**EXERCISE DETAILS**
Please reproduce every line of the data below word for word, leaving the pictures out.

**INPUT RECORDS**
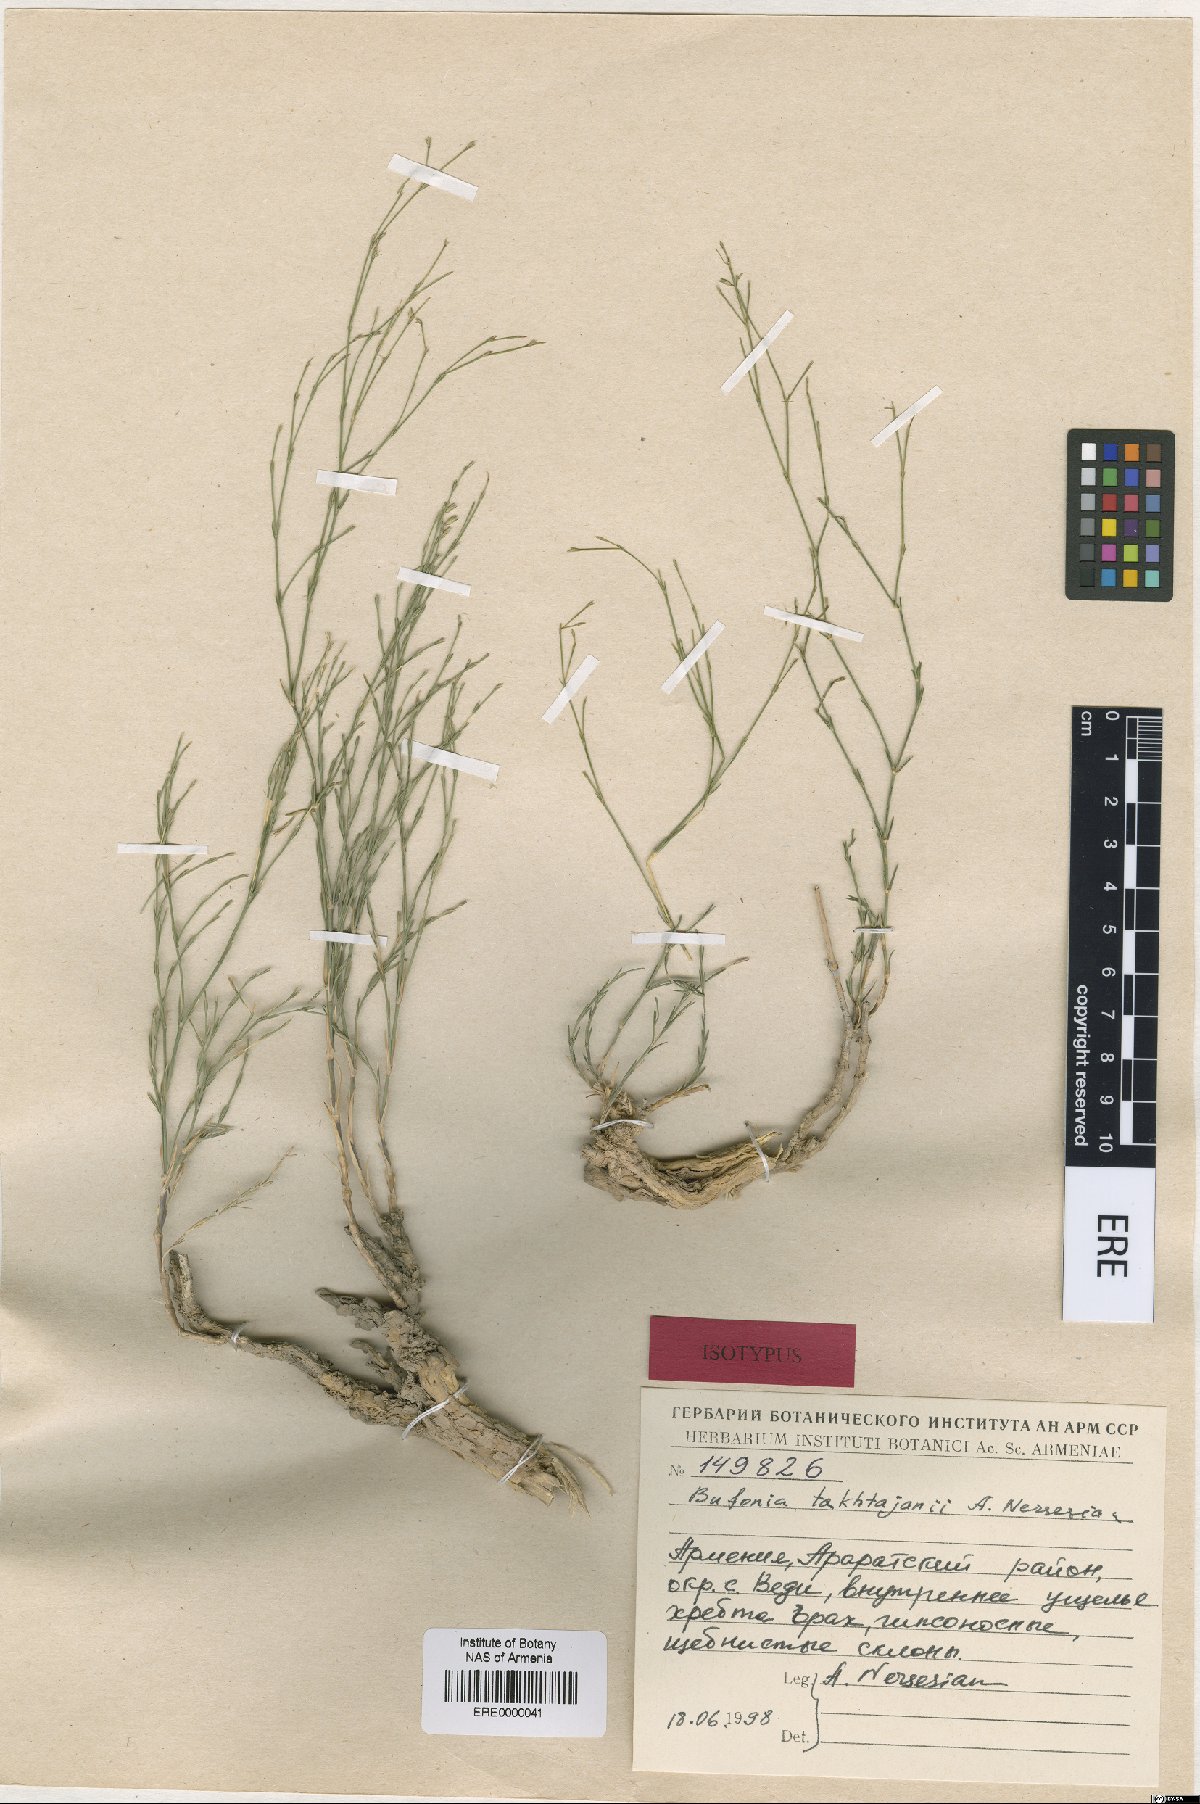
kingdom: Plantae
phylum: Tracheophyta
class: Magnoliopsida
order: Caryophyllales
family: Caryophyllaceae
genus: Bufonia
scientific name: Bufonia takhtajanii
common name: Takhtadjyan's bufonia
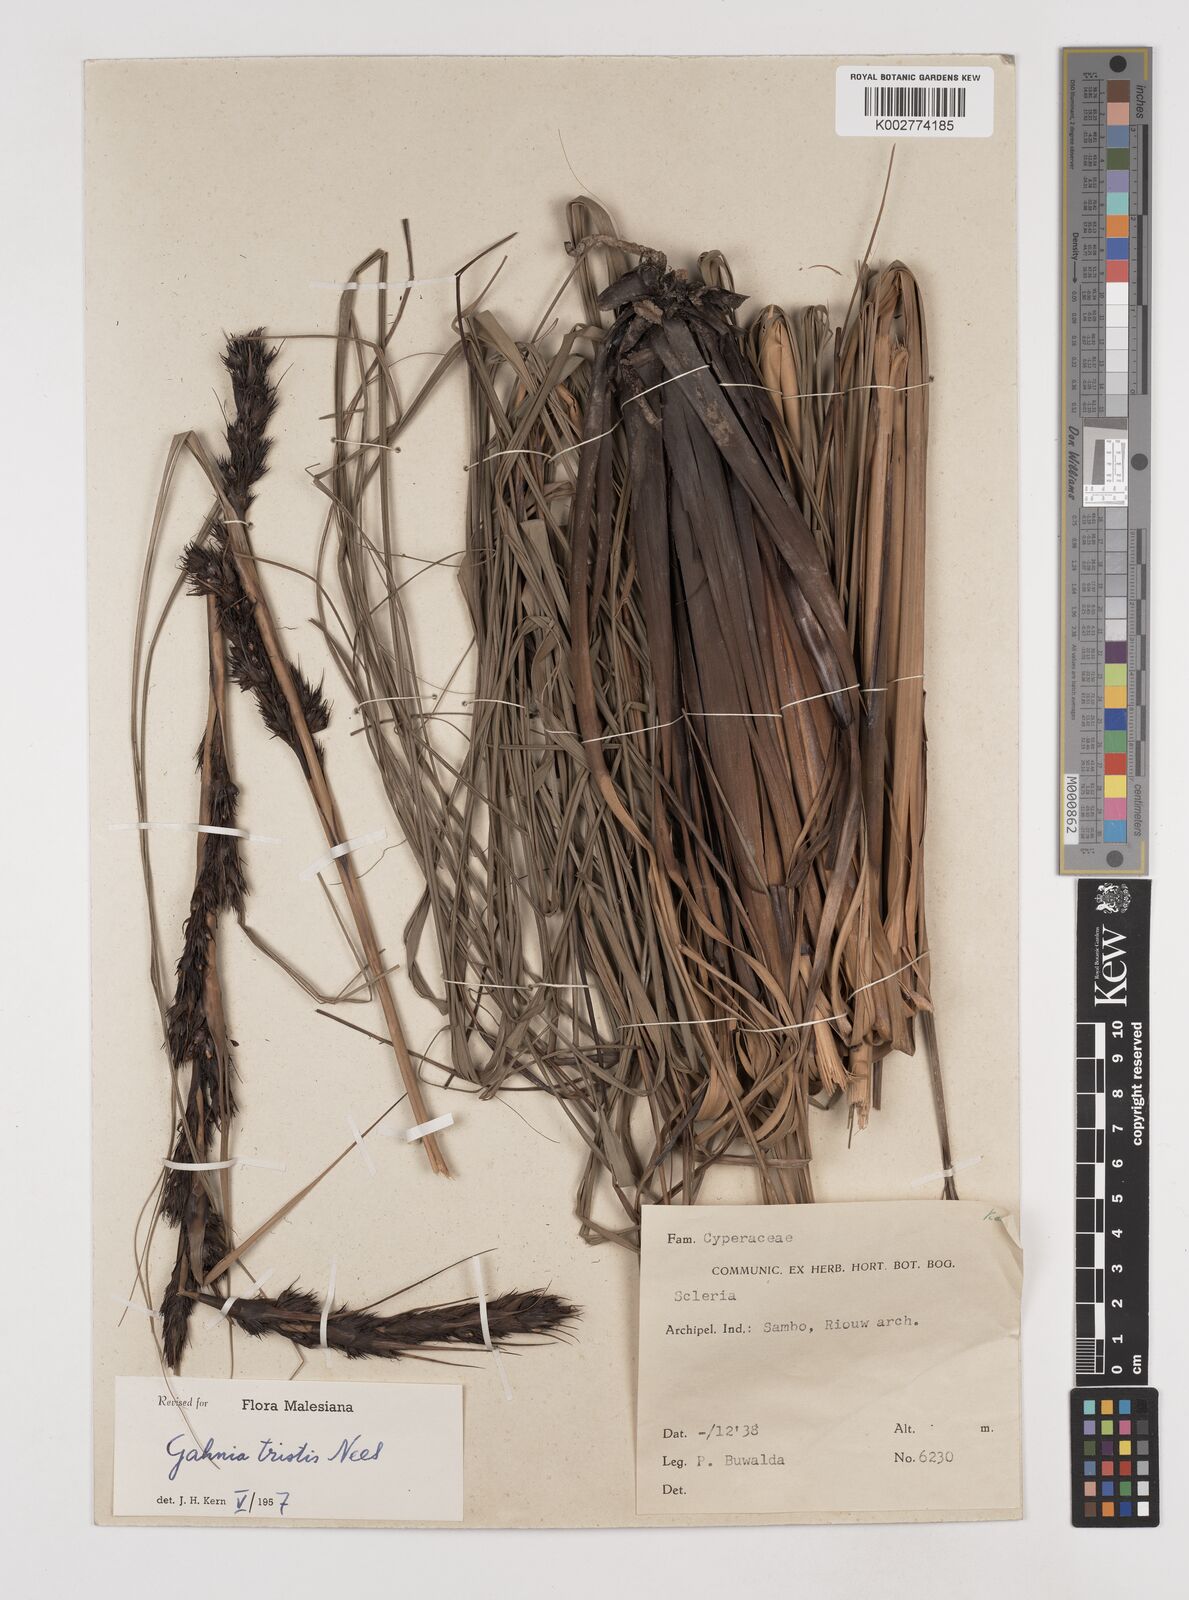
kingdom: Plantae
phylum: Tracheophyta
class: Liliopsida
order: Poales
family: Cyperaceae
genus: Gahnia
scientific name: Gahnia tristis
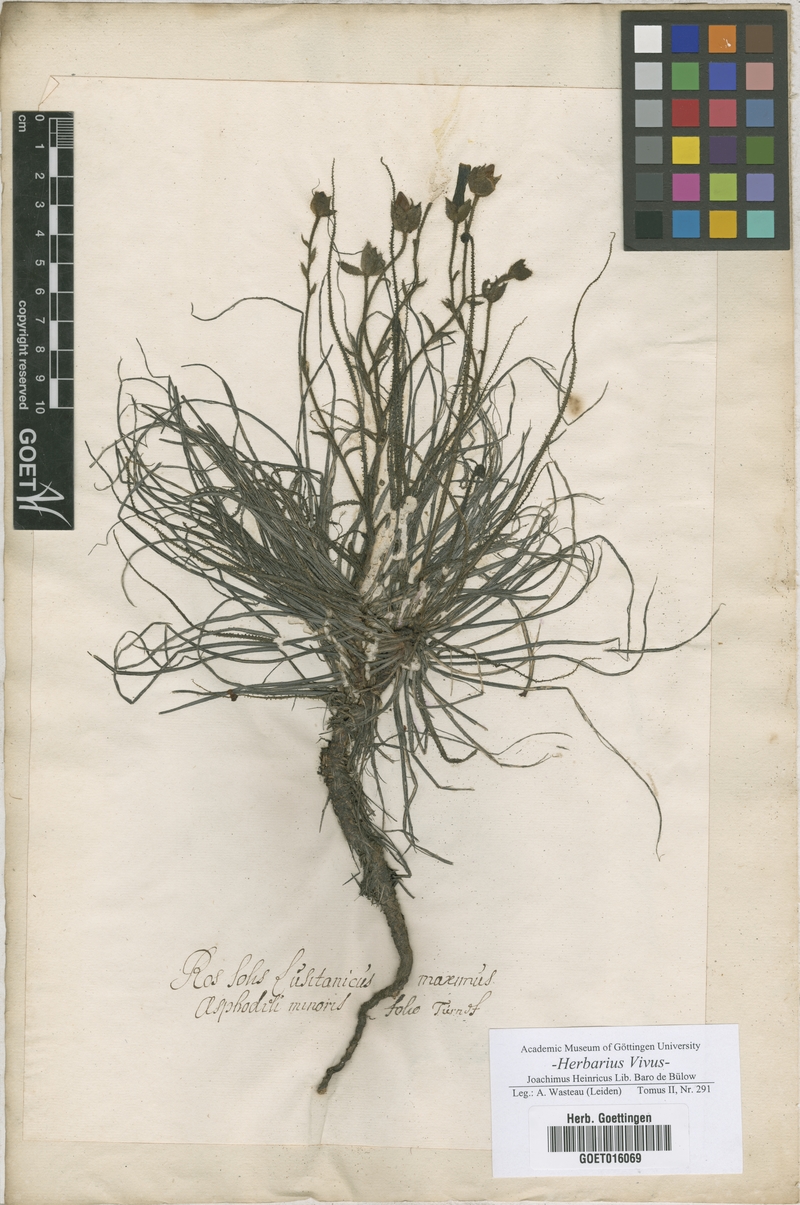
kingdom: Plantae
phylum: Tracheophyta
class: Liliopsida
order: Asparagales
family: Asphodelaceae
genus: Asphodelus
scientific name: Asphodelus lusitanicus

**CORRECT OUTPUT**
kingdom: Plantae
phylum: Tracheophyta
class: Magnoliopsida
order: Caryophyllales
family: Caryophyllaceae
genus: Bufonia
scientific name: Bufonia takhtajanii
common name: Takhtadjyan's bufonia
kingdom: Plantae
phylum: Tracheophyta
class: Liliopsida
order: Poales
family: Cyperaceae
genus: Gahnia
scientific name: Gahnia tristis
kingdom: Plantae
phylum: Tracheophyta
class: Liliopsida
order: Asparagales
family: Asphodelaceae
genus: Asphodelus
scientific name: Asphodelus lusitanicus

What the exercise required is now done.